Perché diciamo mobbing
Il neologismo della settimana è mobbing. Ovvero, secondo Treccani, «L’affollarsi intorno a qualcuno», ma anche «assalire, malmenare e aggredire», «accerchiare», dal verbo inglese to mob. Usato anche in etologia, assume una sfumatura più scura: “insieme dei comportamenti aggressivi assunti da un gruppo di potenziali prede (per es., da uccelli passeriformi) nei confronti di un predatore (per es., un falco) per intimorirlo e dissuaderlo dall’attacco”.

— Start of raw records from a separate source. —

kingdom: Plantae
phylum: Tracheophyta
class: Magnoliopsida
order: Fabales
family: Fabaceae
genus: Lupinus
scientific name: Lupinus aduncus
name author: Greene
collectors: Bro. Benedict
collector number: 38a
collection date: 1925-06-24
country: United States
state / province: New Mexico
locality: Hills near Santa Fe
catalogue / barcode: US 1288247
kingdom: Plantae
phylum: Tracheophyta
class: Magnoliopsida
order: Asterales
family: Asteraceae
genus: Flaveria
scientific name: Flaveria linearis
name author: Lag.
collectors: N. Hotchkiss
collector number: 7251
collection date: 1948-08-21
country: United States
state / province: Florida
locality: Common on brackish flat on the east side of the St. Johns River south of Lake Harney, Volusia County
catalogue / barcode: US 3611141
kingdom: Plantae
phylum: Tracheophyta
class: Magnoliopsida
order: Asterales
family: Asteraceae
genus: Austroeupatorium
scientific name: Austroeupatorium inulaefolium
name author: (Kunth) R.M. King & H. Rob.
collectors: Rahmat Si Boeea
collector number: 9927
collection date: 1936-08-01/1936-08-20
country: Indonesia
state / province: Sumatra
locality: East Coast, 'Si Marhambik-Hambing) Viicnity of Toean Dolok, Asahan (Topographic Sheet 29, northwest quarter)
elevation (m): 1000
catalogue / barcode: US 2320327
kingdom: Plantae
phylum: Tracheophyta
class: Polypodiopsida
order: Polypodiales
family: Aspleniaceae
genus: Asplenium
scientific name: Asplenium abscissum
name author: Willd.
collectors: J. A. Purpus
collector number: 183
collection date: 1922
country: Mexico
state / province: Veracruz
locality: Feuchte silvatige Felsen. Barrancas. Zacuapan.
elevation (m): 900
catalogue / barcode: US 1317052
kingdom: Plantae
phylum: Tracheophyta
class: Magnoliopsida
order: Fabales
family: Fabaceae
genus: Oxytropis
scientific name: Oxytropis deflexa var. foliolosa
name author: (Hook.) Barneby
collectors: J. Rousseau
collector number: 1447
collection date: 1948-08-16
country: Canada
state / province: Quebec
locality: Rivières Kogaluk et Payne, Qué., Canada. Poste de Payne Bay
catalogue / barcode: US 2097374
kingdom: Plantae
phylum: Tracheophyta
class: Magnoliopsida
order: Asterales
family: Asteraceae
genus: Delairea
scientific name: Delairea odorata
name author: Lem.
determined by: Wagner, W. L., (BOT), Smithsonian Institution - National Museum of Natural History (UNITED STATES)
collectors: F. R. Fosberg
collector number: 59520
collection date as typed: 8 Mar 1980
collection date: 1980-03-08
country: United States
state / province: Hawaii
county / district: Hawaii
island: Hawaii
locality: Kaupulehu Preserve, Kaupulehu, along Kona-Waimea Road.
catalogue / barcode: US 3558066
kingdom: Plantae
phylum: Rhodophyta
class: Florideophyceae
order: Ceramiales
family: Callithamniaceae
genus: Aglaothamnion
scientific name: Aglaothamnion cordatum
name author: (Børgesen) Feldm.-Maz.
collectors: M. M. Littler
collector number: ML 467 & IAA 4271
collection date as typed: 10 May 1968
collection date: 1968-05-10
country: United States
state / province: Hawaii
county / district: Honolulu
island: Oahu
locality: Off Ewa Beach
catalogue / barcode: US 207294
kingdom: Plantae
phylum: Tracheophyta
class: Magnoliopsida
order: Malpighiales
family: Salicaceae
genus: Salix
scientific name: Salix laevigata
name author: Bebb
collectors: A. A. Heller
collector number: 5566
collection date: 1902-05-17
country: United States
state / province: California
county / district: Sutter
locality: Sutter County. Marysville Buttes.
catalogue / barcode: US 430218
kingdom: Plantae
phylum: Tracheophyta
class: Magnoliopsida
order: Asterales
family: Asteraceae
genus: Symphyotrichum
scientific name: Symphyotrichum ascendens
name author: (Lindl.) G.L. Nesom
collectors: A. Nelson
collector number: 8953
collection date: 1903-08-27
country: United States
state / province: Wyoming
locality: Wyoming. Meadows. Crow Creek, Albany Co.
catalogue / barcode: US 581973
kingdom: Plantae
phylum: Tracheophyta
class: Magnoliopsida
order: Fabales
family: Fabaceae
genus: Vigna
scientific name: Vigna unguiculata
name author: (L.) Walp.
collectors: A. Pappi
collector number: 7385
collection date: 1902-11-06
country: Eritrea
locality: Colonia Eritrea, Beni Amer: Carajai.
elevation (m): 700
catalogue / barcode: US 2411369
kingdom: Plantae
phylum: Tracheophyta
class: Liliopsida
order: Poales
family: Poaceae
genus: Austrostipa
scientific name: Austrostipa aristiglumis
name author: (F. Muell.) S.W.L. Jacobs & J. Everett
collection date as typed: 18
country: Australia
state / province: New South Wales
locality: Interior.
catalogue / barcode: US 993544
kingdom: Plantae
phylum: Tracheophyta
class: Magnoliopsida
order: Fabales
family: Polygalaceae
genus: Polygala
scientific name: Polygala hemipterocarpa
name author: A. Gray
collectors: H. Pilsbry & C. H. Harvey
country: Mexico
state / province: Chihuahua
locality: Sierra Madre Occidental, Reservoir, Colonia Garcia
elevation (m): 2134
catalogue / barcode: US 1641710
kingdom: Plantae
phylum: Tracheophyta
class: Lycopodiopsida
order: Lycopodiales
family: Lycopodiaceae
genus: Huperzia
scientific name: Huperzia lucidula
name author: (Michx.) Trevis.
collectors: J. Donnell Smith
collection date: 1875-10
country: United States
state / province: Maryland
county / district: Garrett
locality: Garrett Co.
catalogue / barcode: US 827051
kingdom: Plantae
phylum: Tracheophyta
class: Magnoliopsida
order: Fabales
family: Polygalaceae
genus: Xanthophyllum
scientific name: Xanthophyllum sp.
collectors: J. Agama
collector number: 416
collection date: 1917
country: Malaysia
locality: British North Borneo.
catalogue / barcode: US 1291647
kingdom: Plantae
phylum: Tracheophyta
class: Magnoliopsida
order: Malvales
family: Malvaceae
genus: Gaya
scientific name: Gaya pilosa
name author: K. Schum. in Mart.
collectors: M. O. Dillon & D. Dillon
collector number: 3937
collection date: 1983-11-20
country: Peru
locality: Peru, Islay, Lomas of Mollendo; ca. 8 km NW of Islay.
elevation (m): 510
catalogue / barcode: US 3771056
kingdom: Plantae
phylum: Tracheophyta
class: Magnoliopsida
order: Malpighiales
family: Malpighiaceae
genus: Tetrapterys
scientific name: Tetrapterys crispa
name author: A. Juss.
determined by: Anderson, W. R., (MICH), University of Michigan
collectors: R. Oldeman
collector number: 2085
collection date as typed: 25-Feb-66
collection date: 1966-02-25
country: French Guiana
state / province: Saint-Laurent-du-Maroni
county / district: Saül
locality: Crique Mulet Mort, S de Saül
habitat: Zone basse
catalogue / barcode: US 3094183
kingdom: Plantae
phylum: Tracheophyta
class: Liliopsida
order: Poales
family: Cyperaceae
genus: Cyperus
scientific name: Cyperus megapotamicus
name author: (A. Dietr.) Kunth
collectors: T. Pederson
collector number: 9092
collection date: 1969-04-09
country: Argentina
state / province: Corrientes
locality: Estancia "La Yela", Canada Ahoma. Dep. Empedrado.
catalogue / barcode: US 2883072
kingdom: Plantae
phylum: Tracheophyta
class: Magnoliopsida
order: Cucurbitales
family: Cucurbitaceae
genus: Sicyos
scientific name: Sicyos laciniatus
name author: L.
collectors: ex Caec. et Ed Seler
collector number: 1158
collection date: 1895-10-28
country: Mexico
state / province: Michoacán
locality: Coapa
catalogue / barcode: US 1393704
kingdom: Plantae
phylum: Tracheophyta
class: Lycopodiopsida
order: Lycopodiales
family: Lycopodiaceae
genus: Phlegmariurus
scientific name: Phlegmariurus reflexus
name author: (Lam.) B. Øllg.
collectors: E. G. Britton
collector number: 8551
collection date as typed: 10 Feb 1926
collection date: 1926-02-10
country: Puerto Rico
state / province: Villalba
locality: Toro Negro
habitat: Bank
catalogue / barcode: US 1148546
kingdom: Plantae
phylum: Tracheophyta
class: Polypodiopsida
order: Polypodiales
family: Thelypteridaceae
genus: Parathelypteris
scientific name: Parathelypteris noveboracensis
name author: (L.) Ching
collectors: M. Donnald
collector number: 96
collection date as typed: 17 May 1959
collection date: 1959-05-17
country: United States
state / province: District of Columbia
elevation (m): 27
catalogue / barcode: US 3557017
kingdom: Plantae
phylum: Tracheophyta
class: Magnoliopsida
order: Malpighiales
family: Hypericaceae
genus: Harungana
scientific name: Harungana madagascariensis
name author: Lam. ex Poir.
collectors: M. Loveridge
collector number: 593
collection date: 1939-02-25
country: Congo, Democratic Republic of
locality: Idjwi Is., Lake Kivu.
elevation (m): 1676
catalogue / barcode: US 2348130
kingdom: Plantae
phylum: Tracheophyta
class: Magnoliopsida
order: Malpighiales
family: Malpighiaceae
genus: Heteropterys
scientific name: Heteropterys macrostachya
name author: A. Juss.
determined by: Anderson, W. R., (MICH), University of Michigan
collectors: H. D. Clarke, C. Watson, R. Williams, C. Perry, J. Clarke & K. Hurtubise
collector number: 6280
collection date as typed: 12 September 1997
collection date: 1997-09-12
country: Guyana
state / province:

È probabile che l’abbiate già sentita negli ambienti di lavoro, dove il significato cambia nuovamente colore e diventa: persecuzione ed emarginazione nei confronti di un singolo individuo da parte del gruppo in cui è inserito. Nell’ambito di questa accezione più vessatoria del termine esistono anche i mobbers, ovvero il datore di lavoro o i colleghi che perpetuano questa pratica persecutoria nei confronti del mobbizzato. Il fine è quello di emarginare il singolo costringendolo a uscire dall’ambito lavorativo.
È utile questa nuova parola? Sì, basti pensare alla totale assenza (in italiano) di un’espressione che con un solo termine riassuma il concetto sociologico di mobbing che è oggi più diffuso: questo prestito ha ragione di esistere, quantomeno per una questione –del tutto naturale– dell’economia di parole ai fini discorsivi. C’è da chiedersi piuttosto, come chiamavamo prima dell’avvento della parola inglese “mobbing” questi tipi di comportamento.
È bello come neologismo? Quella terminazione in -ing fa troppo inglese per permetterci di fare la parola completamente nostra e dimenticare che viene da una lingua straniera. Tuttavia, considerando che stesso nell’inglese le origini sono latine (mōbile vulgus) e che non incontriamo troppe difficoltà nella pronuncia, la percezione che ne deriva per noi italofoni è quella di un significante con la bombetta che prende il tè alle cinque : si vede che è forestiero, ma gli diamo il benvenuto.